Signature Description

enum class fill_policy : unsigned char  {
    // Fill all missing values with the given substitute
    //
    value = 1,

    // Fill the missing values with the previous value
    //
    fill_forward = 2,

    // Fill the missing values with the next value
    //
    fill_backward = 3,

    //           X - X1
    // Y = Y1 + --------- * (Y2 - Y1)
    //           X2 - X1
    // Use the index column as X coordinate and the given column as Y coordinate
    //
    linear_interpolate = 4,
    linear_extrapolate = 5,

    // Fill missing values with mid-point of surrounding values
    //
    mid_point = 6,
};
This policy determines how to fill missing values in the DataFrame

Signature Description Parameters

template<typename T, size_t N>
void
fill_missing(const std::array col_names,
             fill_policy policy,
             const std::array values = { },
             int limit = -1);
        
It fills all the "missing values" with the given values, and/or using the given method (See fill_policy above).
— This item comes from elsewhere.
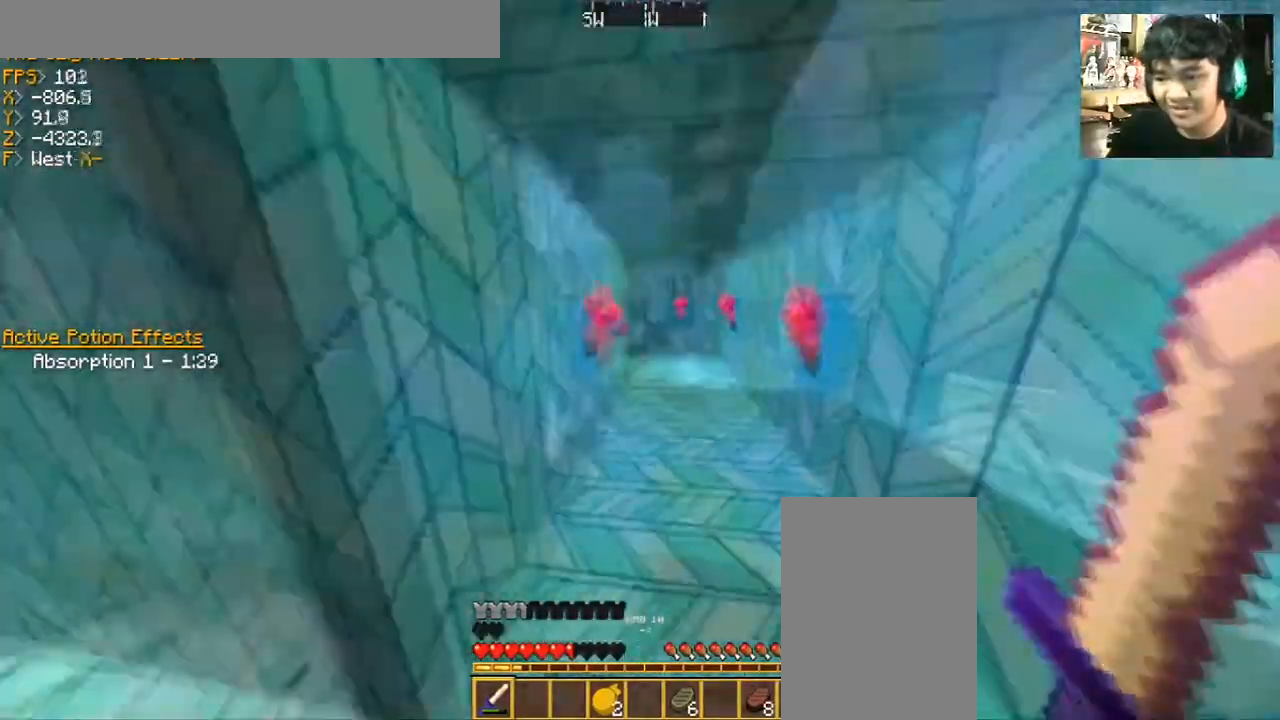
{"keys": ["w"], "mouse": [], "events": [[200, "a", "down"], [367, "a", "up"]]}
Missing is determined by being NaN for types that have NaN. For types without NaN (e.g. string), default value is considered missing value T: Type of the column(s) in col_names array
N: Size of col_names and values array col_names: An array of names specifying the columns to fill.
policy: Specifies the method to use to fill the missing values. For example; forward fill, values, etc.
values: If the policy is "values", use these values to fill the missing holes. Each value corresponds to the same index in the col_names array.
limit: Specifies how many values to fill. Default is -1 meaning fill all missing values.
Signature Description Parameters

template<typename DF, typename ... Ts>
void
fill_missing(const DF &rhs);
        
It fills the missing values in all columns in self by investigating the rhs DataFrame. It attempts to find columns with the same name and type in rhs. If there are such columns in rhs, it fills the missing values in the corresponding columns in self that also have the same index value.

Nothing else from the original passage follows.